= DATA SECTION =
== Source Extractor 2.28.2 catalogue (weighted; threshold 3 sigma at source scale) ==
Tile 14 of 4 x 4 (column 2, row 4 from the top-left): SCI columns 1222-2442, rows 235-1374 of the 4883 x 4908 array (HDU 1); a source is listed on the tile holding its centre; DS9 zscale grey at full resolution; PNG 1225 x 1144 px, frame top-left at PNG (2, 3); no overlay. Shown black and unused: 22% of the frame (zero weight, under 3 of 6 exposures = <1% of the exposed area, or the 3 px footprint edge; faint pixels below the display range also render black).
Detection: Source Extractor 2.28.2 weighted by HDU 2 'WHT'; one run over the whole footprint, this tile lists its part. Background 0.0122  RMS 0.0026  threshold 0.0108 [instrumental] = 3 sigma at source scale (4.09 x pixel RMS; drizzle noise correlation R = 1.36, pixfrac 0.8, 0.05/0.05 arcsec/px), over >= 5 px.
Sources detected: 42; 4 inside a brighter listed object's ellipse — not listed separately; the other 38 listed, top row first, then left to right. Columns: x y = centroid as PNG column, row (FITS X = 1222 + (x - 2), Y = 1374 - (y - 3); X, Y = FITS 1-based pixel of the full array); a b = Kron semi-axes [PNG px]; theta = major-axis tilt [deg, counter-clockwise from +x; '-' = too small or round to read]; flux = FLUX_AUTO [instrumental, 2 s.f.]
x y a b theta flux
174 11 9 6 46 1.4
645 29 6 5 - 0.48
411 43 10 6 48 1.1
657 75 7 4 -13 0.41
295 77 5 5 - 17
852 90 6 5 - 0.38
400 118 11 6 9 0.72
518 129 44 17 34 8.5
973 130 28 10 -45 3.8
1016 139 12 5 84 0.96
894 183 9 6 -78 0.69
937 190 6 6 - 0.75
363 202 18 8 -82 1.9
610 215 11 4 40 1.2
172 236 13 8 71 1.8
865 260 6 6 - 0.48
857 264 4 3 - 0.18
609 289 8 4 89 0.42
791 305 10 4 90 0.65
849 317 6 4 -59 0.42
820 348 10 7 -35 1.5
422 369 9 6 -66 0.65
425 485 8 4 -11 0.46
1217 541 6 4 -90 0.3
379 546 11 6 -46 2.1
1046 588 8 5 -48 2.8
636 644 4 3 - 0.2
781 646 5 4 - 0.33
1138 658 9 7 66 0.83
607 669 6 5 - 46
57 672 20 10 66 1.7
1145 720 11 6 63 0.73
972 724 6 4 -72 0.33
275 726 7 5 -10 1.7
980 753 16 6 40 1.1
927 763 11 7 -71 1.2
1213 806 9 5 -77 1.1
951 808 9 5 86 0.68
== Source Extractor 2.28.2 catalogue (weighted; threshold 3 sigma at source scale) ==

= WHAT TO PRODUCE =
Transcribe every line of the records above with no changes.

= WRITTEN SOLUTION =
== Source Extractor 2.28.2 catalogue (weighted; threshold 3 sigma at source scale) ==
Tile 14 of 4 x 4 (column 2, row 4 from the top-left): SCI columns 1222-2442, rows 235-1374 of the 4883 x 4908 array (HDU 1); a source is listed on the tile holding its centre; DS9 zscale grey at full resolution; PNG 1225 x 1144 px, frame top-left at PNG (2, 3); no overlay. Shown black and unused: 22% of the frame (zero weight, under 3 of 6 exposures = <1% of the exposed area, or the 3 px footprint edge; faint pixels below the display range also render black).
Detection: Source Extractor 2.28.2 weighted by HDU 2 'WHT'; one run over the whole footprint, this tile lists its part. Background 0.0122  RMS 0.0026  threshold 0.0108 [instrumental] = 3 sigma at source scale (4.09 x pixel RMS; drizzle noise correlation R = 1.36, pixfrac 0.8, 0.05/0.05 arcsec/px), over >= 5 px.
Sources detected: 42; 4 inside a brighter listed object's ellipse — not listed separately; the other 38 listed, top row first, then left to right. Columns: x y = centroid as PNG column, row (FITS X = 1222 + (x - 2), Y = 1374 - (y - 3); X, Y = FITS 1-based pixel of the full array); a b = Kron semi-axes [PNG px]; theta = major-axis tilt [deg, counter-clockwise from +x; '-' = too small or round to read]; flux = FLUX_AUTO [instrumental, 2 s.f.]
x y a b theta flux
174 11 9 6 46 1.4
645 29 6 5 - 0.48
411 43 10 6 48 1.1
657 75 7 4 -13 0.41
295 77 5 5 - 17
852 90 6 5 - 0.38
400 118 11 6 9 0.72
518 129 44 17 34 8.5
973 130 28 10 -45 3.8
1016 139 12 5 84 0.96
894 183 9 6 -78 0.69
937 190 6 6 - 0.75
363 202 18 8 -82 1.9
610 215 11 4 40 1.2
172 236 13 8 71 1.8
865 260 6 6 - 0.48
857 264 4 3 - 0.18
609 289 8 4 89 0.42
791 305 10 4 90 0.65
849 317 6 4 -59 0.42
820 348 10 7 -35 1.5
422 369 9 6 -66 0.65
425 485 8 4 -11 0.46
1217 541 6 4 -90 0.3
379 546 11 6 -46 2.1
1046 588 8 5 -48 2.8
636 644 4 3 - 0.2
781 646 5 4 - 0.33
1138 658 9 7 66 0.83
607 669 6 5 - 46
57 672 20 10 66 1.7
1145 720 11 6 63 0.73
972 724 6 4 -72 0.33
275 726 7 5 -10 1.7
980 753 16 6 40 1.1
927 763 11 7 -71 1.2
1213 806 9 5 -77 1.1
951 808 9 5 86 0.68
== Source Extractor 2.28.2 catalogue (weighted; threshold 3 sigma at source scale) ==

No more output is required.